LucSpan
LucSpan

Reputation: 1971

Compare two dates in Bash in MAC OSX

I'm new to Bash, apologies in advance.


Set-up

I have a particular end date end which depends on a particular starting date s and a period length p such that, end=s+p.


Problem

I want to execute a command if and only if today's date is before or equal to the end date.

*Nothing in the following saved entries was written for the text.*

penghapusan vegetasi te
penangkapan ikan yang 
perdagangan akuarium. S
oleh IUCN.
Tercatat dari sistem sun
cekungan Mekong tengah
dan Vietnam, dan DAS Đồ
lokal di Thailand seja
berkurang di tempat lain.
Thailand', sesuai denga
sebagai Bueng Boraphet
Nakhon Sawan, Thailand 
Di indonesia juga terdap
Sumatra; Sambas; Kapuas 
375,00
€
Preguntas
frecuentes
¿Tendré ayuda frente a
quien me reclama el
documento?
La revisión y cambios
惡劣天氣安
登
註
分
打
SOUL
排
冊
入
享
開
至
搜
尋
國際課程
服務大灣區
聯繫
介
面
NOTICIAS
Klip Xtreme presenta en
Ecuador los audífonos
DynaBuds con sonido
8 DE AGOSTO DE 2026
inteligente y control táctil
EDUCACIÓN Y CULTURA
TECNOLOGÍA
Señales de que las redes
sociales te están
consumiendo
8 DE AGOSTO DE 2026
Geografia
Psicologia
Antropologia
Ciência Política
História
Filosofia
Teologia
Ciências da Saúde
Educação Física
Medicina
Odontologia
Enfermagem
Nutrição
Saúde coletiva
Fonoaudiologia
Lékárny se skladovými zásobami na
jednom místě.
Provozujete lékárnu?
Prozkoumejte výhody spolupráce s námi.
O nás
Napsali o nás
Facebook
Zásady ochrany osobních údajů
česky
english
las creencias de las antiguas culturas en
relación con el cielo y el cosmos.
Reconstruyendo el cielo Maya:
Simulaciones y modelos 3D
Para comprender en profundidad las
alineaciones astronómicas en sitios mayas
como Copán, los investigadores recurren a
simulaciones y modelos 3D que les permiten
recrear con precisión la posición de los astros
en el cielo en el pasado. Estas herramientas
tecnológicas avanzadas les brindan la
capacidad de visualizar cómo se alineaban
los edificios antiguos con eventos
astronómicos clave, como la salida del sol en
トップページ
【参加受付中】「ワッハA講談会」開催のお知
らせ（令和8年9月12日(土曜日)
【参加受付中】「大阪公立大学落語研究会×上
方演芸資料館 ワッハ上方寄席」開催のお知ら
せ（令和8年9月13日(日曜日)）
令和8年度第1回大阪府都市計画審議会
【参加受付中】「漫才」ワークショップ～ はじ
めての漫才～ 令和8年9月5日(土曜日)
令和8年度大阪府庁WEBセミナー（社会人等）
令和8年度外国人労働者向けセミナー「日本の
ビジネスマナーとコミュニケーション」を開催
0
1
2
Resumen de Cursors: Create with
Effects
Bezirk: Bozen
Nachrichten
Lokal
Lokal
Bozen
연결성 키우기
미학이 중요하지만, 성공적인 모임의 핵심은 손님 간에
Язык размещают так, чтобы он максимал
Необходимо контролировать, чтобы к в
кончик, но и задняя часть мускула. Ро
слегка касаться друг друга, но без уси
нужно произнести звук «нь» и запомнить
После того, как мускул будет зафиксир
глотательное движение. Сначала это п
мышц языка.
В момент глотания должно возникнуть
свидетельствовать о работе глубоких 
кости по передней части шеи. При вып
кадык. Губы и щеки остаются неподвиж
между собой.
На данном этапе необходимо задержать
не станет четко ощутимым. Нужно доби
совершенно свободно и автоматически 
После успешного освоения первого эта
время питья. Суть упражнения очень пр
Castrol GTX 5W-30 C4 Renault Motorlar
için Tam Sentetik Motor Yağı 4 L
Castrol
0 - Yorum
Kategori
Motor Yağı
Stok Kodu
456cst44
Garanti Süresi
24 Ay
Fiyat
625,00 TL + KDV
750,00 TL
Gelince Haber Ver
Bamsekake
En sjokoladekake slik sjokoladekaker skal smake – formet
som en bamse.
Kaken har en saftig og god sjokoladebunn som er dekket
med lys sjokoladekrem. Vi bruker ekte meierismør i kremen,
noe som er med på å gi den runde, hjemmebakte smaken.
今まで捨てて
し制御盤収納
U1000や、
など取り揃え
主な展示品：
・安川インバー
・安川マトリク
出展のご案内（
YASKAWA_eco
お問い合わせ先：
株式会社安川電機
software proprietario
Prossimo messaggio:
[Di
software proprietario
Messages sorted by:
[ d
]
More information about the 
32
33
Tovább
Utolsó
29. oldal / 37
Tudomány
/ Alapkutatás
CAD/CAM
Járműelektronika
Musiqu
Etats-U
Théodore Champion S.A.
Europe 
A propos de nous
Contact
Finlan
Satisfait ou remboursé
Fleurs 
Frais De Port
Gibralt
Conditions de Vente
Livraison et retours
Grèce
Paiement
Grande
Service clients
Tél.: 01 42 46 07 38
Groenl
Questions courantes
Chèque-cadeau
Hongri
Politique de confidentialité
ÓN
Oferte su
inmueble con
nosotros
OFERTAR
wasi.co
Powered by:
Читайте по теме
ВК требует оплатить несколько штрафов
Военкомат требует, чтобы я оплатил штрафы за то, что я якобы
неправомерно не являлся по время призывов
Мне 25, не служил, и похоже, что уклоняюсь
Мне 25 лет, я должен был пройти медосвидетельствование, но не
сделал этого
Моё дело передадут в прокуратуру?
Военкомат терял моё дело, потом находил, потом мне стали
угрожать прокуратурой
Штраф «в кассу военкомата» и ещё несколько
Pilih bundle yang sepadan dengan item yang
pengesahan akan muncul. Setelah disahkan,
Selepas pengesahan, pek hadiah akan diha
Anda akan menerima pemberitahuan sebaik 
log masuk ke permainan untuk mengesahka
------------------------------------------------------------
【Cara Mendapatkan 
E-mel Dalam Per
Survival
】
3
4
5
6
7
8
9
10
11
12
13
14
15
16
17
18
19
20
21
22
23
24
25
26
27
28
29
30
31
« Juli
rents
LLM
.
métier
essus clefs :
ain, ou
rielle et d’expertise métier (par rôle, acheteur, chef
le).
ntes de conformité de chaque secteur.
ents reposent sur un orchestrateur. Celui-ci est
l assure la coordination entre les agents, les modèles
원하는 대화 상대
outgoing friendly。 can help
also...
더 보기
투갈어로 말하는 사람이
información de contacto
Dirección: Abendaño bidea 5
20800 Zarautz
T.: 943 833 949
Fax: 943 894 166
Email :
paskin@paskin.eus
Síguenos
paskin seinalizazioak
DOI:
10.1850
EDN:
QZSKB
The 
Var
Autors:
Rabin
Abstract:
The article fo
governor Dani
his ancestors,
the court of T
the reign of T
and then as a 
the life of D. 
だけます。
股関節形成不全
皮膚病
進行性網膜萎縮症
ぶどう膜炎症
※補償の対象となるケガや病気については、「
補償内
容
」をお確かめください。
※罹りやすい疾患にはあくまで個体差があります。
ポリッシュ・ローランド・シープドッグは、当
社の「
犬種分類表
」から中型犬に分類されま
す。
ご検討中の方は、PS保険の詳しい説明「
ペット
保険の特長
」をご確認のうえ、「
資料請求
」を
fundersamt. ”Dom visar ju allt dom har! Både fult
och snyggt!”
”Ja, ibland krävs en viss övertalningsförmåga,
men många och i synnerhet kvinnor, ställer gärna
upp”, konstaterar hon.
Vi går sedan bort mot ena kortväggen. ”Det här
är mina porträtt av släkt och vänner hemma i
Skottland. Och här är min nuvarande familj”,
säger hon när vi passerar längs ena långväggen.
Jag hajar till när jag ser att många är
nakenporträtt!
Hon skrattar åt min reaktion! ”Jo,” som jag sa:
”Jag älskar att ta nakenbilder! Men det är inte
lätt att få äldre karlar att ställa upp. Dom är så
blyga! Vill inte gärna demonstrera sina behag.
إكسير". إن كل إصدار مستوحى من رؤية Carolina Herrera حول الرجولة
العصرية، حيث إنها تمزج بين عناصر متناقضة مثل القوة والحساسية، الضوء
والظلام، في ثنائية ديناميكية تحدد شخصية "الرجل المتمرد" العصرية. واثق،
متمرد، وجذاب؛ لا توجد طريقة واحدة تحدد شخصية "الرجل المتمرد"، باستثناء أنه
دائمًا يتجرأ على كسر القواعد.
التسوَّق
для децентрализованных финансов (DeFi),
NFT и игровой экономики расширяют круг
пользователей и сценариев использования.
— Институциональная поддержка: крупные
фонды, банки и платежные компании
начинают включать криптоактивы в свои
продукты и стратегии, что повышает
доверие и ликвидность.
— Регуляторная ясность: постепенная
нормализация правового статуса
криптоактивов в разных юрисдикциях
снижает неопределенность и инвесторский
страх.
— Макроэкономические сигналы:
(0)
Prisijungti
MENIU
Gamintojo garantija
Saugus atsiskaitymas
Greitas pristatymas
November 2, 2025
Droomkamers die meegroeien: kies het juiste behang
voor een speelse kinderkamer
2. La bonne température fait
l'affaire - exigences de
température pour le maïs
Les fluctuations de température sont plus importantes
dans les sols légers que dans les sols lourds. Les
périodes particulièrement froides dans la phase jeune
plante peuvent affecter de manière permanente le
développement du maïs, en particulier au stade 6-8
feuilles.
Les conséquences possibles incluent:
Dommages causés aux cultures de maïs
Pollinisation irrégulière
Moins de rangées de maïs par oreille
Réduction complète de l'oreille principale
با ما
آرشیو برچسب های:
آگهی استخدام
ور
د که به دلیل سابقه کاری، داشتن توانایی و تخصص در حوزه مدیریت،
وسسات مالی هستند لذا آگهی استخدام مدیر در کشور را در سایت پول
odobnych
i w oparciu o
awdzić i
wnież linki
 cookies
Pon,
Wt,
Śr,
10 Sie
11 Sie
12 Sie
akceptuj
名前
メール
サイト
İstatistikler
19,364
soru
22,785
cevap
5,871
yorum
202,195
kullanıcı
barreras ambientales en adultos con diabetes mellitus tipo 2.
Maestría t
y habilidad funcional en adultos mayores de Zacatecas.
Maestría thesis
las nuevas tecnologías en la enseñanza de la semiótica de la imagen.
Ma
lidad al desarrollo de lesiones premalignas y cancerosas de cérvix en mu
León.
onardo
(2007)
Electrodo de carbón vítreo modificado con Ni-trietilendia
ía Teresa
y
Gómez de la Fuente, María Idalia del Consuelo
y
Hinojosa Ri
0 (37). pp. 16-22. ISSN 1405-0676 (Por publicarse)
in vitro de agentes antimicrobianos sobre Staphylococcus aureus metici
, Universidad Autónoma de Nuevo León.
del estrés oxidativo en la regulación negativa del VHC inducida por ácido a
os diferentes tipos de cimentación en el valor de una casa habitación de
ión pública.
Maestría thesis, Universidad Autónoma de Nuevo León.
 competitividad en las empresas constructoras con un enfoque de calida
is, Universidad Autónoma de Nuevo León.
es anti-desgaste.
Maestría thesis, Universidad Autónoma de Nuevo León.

That is: execute command iff date ≤ end.


Code

s='20/09/2017'
p='1'
end=$( date -j -v +"$p"d -f "%d/%m/%Y" "$s")

if [[ date < “$end” ]];
then
   echo 'ok'
fi

There are 2 things not the way they should be,

  1. p=1 implies end = '21/09/2017' < date = '26/09/2017', but still I get an ok.
  2. I use date < “$end” but I want date ≤ “$end”

How to correct 1 and 2?

Upvotes: 2

Views: 3692

Answers (3)

Renaud Pacalet
Renaud Pacalet

Reputation: 29403

  1. Your:

    end=$( date -j -v+"$p"d -f "%d/%m/%Y" "$s" )
    

    does not produce what you expect:

    echo "$end"
    Thu Sep 21 14:40:54 CEST 2017
    

    What you expect can be obtained with:

    end=$( date -j -v+"$p"d -f "%d/%m/%Y" "$s" +"%d/%m/%Y" )
    
  2. Your comparison:

    if [[ date < “$end” ]]; then
    

    does not behave as you think. date is not expanded as the result of the invocation of the date command. So, your comparison is a string comparison (< in the [[.]] conditional expression context) between string "date" and string "Thu Sep 21 14:40:54 CEST 2017". You should use something like:

    date=$( date )
    if [[ "$date" < “$end” ]]; then
    

    instead (but using date as a variable name is probably not a very good idea).

  3. As noticed by the other answers, the date format you chose is not the best for comparisons. So, combining the various fixes with the other wise suggestions, you could try something like:

    s='20170920'
    p='1'
    end=$( date -j -v+"$p"d -f "%Y%m%d" "$s" +"%Y%m%d" )
    now=$( date +"%Y%m%d" )
    if (( now <= end )); then
       echo 'ok'
    fi
    

    Note: if (( now <= end )); then is an arithmetic comparison and it should work in this specific case. Note also that it uses now and end, not $now and $end: the ((.)) arithmetic comparison interprets variable names as the integer value stored in the variable. Anyway, using dates, even in YYYYmmdd format, as if they were integers is not that clean. Using UNIX timestamps, which should be OK at least until year 2038, is probably cleaner:

    s='20170920'
    p='1'
    end=$( date -j -v+"$p"d -f "%Y%m%d" "$s" +"%s" )
    now=$( date +"%s" )
    if (( now <= end )); then
       echo 'ok'
    fi
    

    because here now and end are number of seconds since the Epoch, that is, true integers. Note, however, that the result could be different from that of the previous solution because you have now a one-second accuracy instead of one-day. Chose which one corresponds to your needs.

Upvotes: 2

hek2mgl
hek2mgl

Reputation: 158280

When you format the date like YYYYMMDD you can simply use an alphanumeric comparison:

start=$(date +'%Y%m%d')
end=$(date +'%Y%m%d')

# -gt means greater than - for example.
# check `help test` to get all available operators
if [ $start -gt $end ] ; then ...

Upvotes: 6

John Zwinck
John Zwinck

Reputation: 249652

First you need to use a date format which is lexicographical, meaning the big units come first. I highly recommend the ISO standard YYYY-MM-DD or YYYYMMDD. Second, <= can be written as -le (less or equal).